One important point is that under our mandate and our principles of neutrality and independence, we speak to all parties and make representations to all parties whenever necessary. Over the last year, the ICRC has established solid lines of communication with both the armed forces and insurgent groups. Today, in the midst of a crisis, this is allowing us unique access to those in charge of operations on the ground – on both sides. This privileged access allows us to be present in the conflict zone – we entered Buner on 13 May, the first humanitarian organization to do so – and to help people in areas few other agencies can reach. This is our real strength. Another significant difference is the added value of the Red Cross/Red Crescent Movement, in this case our partnership with the Pakistan Red Crescent Society (PRCS), a highly competent local organization that has been able to rapidly mobilize its staff and volunteers in many of the affected areas.

 What is the role of international humanitarian law in this conflict?  

The protection of civilians and their right to assistance in such difficult times, as stipulated under international humanitarian law (IHL), are at the core of the ICRC's mandate. As always when a conflict erupts, we have reminded all parties to the conflict of their obligations under IHL. In particular, we have reminded them of their obligation to respect and protect civilians and people no longer taking part in the hostilities, and to so conduct their operations as to spare civilians the effects of the fighting. We will continue to remind the Pakistani forces and the armed opposition of these obligations and to make representations aimed at enhancing the protection of civilians whenever necessary.

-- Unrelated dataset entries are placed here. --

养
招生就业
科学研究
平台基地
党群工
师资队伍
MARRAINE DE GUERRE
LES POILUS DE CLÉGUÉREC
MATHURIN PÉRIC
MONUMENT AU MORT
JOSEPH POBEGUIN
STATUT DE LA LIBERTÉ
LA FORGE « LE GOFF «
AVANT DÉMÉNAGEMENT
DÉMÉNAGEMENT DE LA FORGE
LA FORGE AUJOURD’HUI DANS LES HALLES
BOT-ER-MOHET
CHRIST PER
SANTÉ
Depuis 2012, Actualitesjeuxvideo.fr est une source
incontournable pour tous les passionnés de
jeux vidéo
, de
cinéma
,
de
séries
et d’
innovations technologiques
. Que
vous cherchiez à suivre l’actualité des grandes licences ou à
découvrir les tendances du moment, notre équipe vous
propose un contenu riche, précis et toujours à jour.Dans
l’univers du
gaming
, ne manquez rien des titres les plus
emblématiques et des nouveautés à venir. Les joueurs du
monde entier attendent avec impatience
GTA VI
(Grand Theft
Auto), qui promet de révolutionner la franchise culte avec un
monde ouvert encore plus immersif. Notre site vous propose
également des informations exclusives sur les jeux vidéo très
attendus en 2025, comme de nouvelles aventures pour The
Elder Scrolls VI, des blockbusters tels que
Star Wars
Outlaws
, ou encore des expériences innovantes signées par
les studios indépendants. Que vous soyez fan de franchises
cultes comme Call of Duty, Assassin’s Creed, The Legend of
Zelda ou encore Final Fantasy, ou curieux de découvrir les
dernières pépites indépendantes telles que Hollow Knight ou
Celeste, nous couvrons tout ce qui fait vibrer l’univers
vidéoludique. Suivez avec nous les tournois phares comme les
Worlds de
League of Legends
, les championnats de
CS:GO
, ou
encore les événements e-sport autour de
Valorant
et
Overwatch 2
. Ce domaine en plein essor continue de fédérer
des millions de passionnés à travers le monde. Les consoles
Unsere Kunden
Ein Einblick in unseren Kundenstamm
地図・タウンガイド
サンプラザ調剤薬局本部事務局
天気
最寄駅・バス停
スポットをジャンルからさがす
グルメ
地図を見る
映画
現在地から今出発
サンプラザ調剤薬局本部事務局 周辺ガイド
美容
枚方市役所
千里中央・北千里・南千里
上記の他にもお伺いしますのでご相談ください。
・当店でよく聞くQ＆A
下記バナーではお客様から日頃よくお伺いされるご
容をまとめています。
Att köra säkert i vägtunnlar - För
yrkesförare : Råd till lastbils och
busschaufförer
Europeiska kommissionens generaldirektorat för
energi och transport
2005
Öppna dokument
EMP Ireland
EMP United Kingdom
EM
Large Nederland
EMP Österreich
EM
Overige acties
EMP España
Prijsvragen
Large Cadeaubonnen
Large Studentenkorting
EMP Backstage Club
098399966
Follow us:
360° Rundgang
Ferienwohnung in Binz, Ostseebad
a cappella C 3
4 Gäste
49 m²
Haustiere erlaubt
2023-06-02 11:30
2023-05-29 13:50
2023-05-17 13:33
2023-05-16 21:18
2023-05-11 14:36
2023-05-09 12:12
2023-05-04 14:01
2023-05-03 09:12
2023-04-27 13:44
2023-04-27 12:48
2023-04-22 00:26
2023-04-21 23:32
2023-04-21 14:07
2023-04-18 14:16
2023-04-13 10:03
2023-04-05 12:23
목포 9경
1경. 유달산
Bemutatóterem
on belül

 Given its mandate, its reliance on neutral and independent humanitarian action and its network of contacts in the region, how can the ICRC best help people affected by the crisis?  


Major efforts – by, among others, the Pakistani government and the international community – are under way to assist IDPs in North-West Frontier Province. We are carrying a fair proportion of this workload by providing water, sanitation and health care in PRCS-run camps. We talk to everybody involved. In addition, we will be endeavouring to help people who are not in the spotlight today simply because it is more difficult for aid workers and journalists to reach them. I’m talking about the weak, the wounded and the sick who remain in conflict areas. They include people who have lost contact with their families because they had to flee the war so suddenly.

 What are the ICRC's operational objectives for the coming weeks and months?  


We aim to respond swiftly and efficiently, so as to bring health care, food, water and sanitation to those most in need, and to preserve the dignity of all civilians affected by the conflict.

 What role will the PRCS be playing?  


The PRCS is a crucial partner for the ICRC. To give one example, the PRCS has just delivered food and other essential assistance to more than 13,000 people in the conflict-hit areas of Malakand and Lower Dir, distributing the aid in several IDP camps it runs with the support of the ICRC.

The ICRC works very closely with the PRCS at all stages, from the planning of operations to implementation. We are part of the same Movement and we are in this together.